**Source document:**
In cross-lingual plagiarism, a piece of text in one (or source) language is translated into another (or target) language by neither changing the semantics and content nor referring the origin [1, 2]. Cross-lingual plagiarism detection is a challenging research problem due to various reasons. Firstly, machine translation systems are available online free of cost such as Google Translator (https://translate.google.com/) to translate a document written in one language into another language. Secondly, the Web has become a hub of multilingual resources. For example, Wikipedia contains articles in more than 200 languages on same topics (http://en.wikipedia.org/wiki/wikipedia Last visited 10-02-2019). Thirdly, people might be often interested to write in another language which is different from their native language. Consequently, all these factors contribute to an environment, which makes it easier to commit cross-lingual plagiarism and difficult to detect it.

The task of plagiarism can be broadly categorized into two categories [3]: (1) intrinsic plagiarism analysis and (2) extrinsic plagiarism analysis. In the former case, a single document is examined to identify plagiarism in terms of variation of an author(s)’s writing style. The fragment(s) for text which is significantly different from other fragments in a document is a trigger of plagiarism. Mostly stylometric-based features are modeled to detect such plagiarism. In the latter case, we are provided with a document which is suspected to contain plagiarism (suspicious document) and source collection. The aim is to identify fragments of text(s) in the suspicious document which are plagiarized and their corresponding source fragments from the source collection. Extrinsic plagiarism can be further divided into (1) monolingual–both source and plagiarized texts are in the same language and (2) cross-lingual plagiarism–source and plagiarized texts are in different languages. In case of cross-lingual plagiarism, a source text can be translated either automatically or manually, and after translation, it can be either used verbatim or rewritten for plagiarism [4].

**Supplied data:**
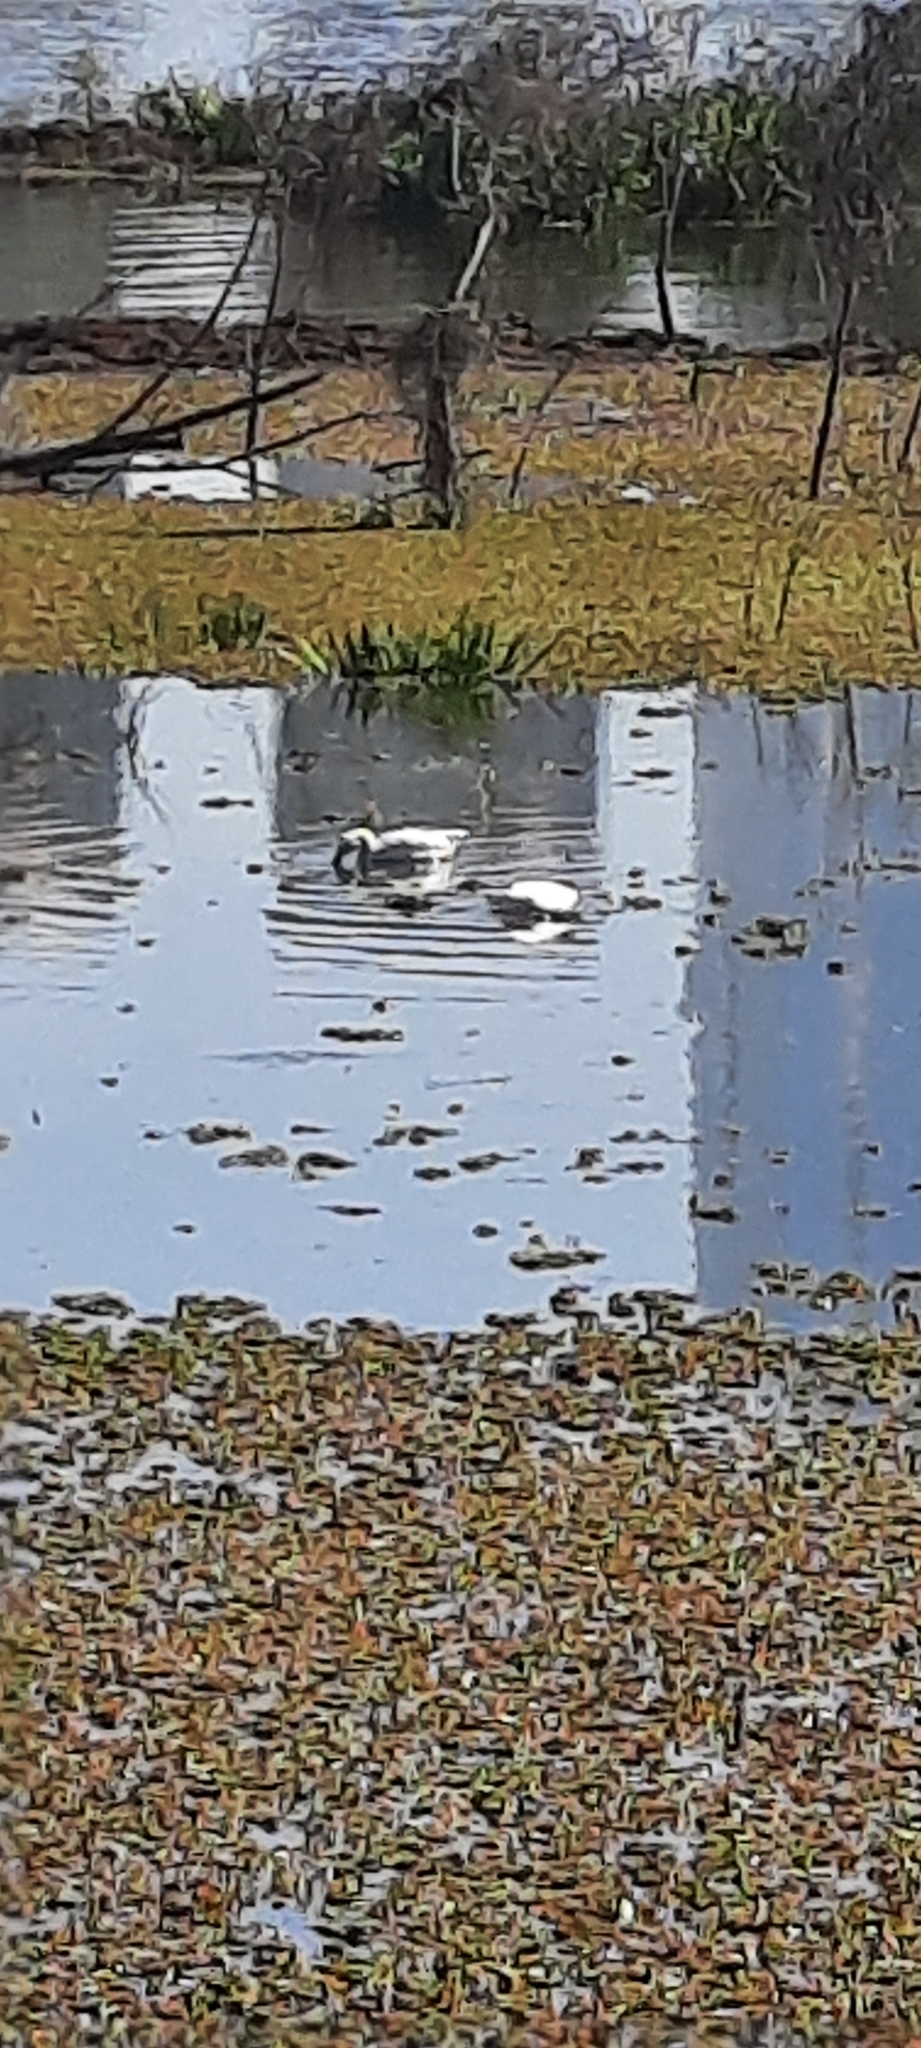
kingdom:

**List of tasks:**
A. Answer these from the passage on cross-lingual plagiarism, one line each:
(i) Which free online translation tool does it name as an example?
(ii) In how many languages does it say Wikipedia has articles?
(iii) What kind of features are mostly modeled to detect intrinsic plagiarism?
B. In the passage on cross-lingual plagiarism, turn the paragraph beginning "The task of plagiarism can be broadly categorized" into a short list that keeps its main facts.
C. Proceed with the passage on cross-lingual plagiarism, writing on from its last sentence.
The material can be set aside.

**In response:**
A.
(i) Google Translator
(ii) More than 200
(iii) Stylometric-based features

B.
- Plagiarism analysis falls into two categories: intrinsic and extrinsic.
- Intrinsic analysis examines a single document for changes in an author's writing style. A fragment that differs markedly from the rest signals plagiarism. Stylometric-based features are mostly used.
- Extrinsic analysis uses a suspicious document and a source collection. It identifies plagiarized fragments and the source fragments they match.
- Extrinsic plagiarism is either monolingual, with source and plagiarized texts in the same language, or cross-lingual, with the texts in different languages.
- In cross-lingual plagiarism, the source may be translated automatically or manually. The translation may then be used verbatim or rewritten.

C.
To develop and evaluate Cross-Lingual Plagiarism Detection (CLPD) methods, standard evaluation resources are needed. Majority of CLPD corpora are developed for English, European, and some other languages (http://www.webis.de/research/corpora-Last-visited-10-02-2019). In addition, none of the existing cross-lingual corpus contains a mix of artificial, simulated, and real examples, which is necessary to make a realistic and challenging corpus. The problem of CLPD has not been thoroughly explored for South Asian languages such as Urdu, which is a widely spoken by a large number of people around the globe. Urdu is the first language of about 175 million people around the world and particularly spoken in Pakistan, India, Bangladesh, South Africa, and Nepal (http://www.ethnologue.com/language/urd, last visited: 20-02-2019). It is written from right to left like Arabic script. Urdu language usually follows Nastalique writing style [5]. However, Urdu is an underresourced language in terms of computational and evaluation resources.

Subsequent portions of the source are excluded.